▶ _WORK INSTRUCTIONS_
Reproduce each line of the data below without changing anything.

▶ _DATASET CONTENT_
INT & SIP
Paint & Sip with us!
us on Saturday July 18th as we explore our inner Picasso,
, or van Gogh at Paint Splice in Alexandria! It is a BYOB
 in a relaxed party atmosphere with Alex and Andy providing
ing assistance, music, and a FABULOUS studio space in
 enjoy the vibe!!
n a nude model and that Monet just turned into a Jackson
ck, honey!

▶ _PROBLEM SOLUTION_
INT & SIP
Paint & Sip with us!
us on Saturday July 18th as we explore our inner Picasso,
, or van Gogh at Paint Splice in Alexandria! It is a BYOB
 in a relaxed party atmosphere with Alex and Andy providing
ing assistance, music, and a FABULOUS studio space in
 enjoy the vibe!!
n a nude model and that Monet just turned into a Jackson
ck, honey!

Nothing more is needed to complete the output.